Is using flatbuffers as the on-disk storage format for an application a hare-brained idea?
If yes, is it a less hare-brained idea than using the ctypes Python module to mmap a file as a C struct? That's what I'm currently doing to get 10x speedup relative to SQLite for an application bottlenecked on disk bandwidth, but it's unergonomic to say the least.
Flatbuffers look like a way to get the same performance with better ergonomics, but maybe there's a catch. (E.g. I thought the same thing about Apache Arrow before, but then I realized it's basically read-only. I don't expect to need to resize my tables often, but I do need to be able to twiddle individual values inside the file.)
I don't think it's hare-brained, I think it'd be great. No less hare-brained than storing stuff to disk in any other format like json or yaml.
That said, the ergonomics are absolutely awful for modifying existing objects; you can't modify an existing object, you need to serialize a whole new object.
There's also a schemaless version (flexbuffers) which retains a number of the flatbuffers benefits (zero-copy access to data, compact binary representation), but is also a lot easier to use for ad-hoc serialization and deserialization; you can `loads`/`dumps` the flexbuffer objects, for example.
It really depends on what you're storing and how you need to access the content to meet performance requirements. A simple example of where flatbuffers shines is in TCP flows or in Kafka where each message is a flatbuffer. In Kafka, the message size and type can be included in metadata. In TCP, framing is your responsibility. Serializing a message queue to a flat file is reasonable and natural.
Regarding files-as-C-structs: That isn't (necessarily) harebrained (if you can trust the input), Microsoft Word .DOC files were just memory dumps. However, twiddling bits inside a flatbuffer isn't recommended per the documentation; rather, the guidance is to replace the entire buffer. If you don't want to manage the IO yourself, then a key/value store that maps indices to flatbuffers is entirely possible. I'd suggest a look at Redis.

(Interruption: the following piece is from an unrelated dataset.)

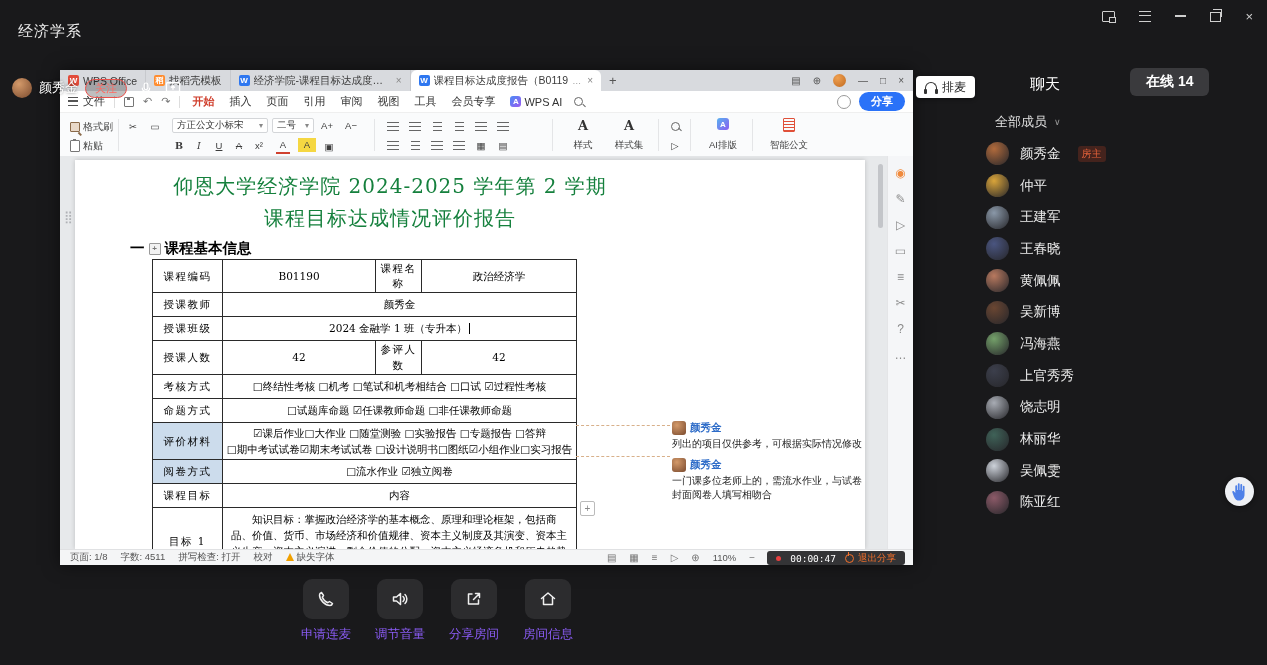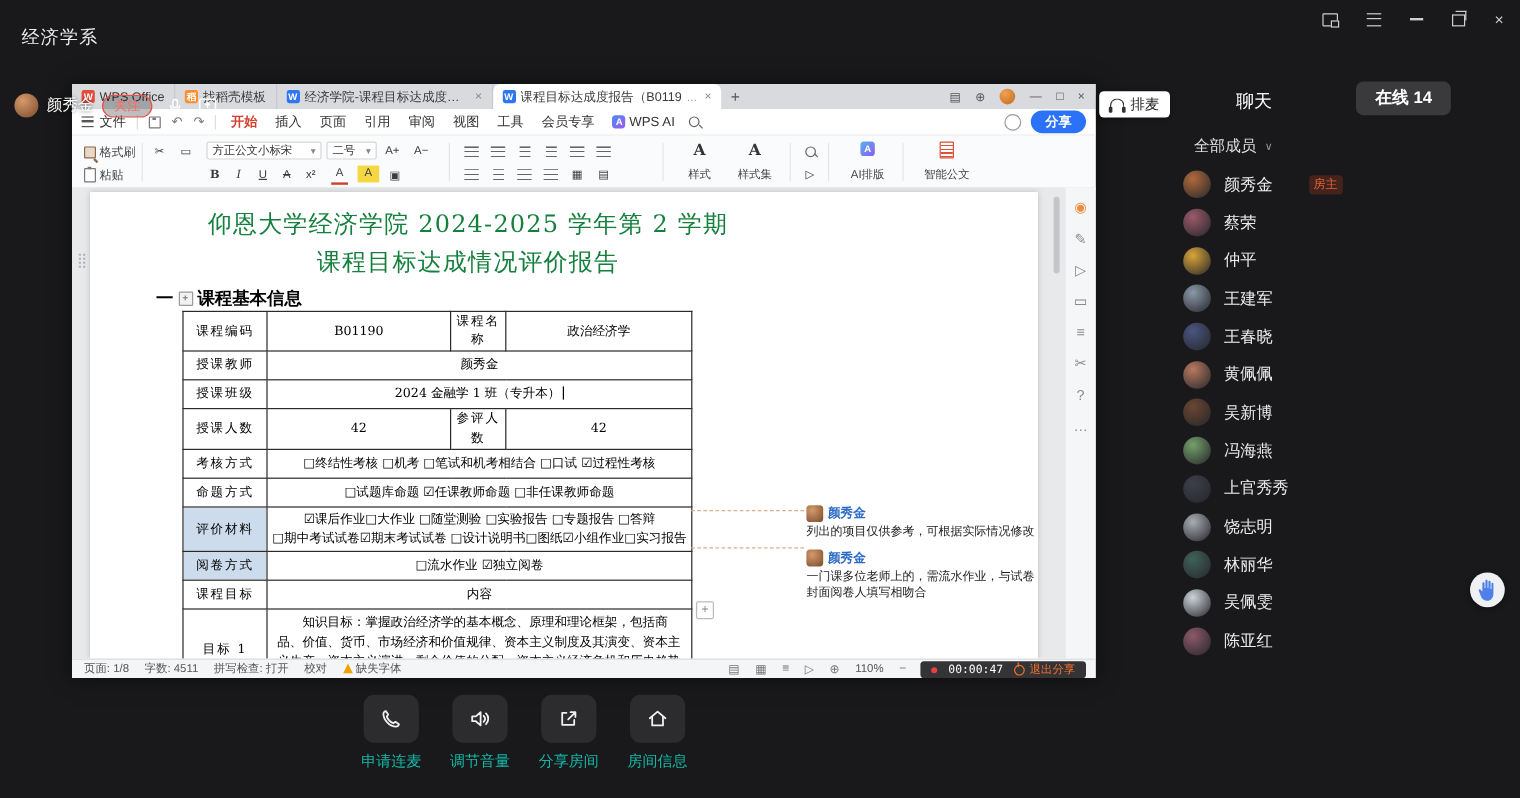"房主" .m-badge { margin-left: 19px -> 6px }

Read only is a good case, afaik one of the usecases of flatbuffers is that you can mmap a huge flatbuffer file and then randomly access the data quickly without paying a huge deserialization cost.
If yes, is it a less hare-brained idea than using the ctypes Python module to mmap a file as a C struct? That's what I'm currently doing to get 10x speedup relative to SQLite for an application bottlenecked on disk bandwidth, but it's unergonomic to say the least.
Flatbuffers look like a way to get the same performance with better ergonomics, but maybe there's a catch. (E.g. I thought the same thing about Apache Arrow before, but then I realized it's basically read-only. I don't expect to need to resize my tables often, but I do need to be able to twiddle individual values inside the file.)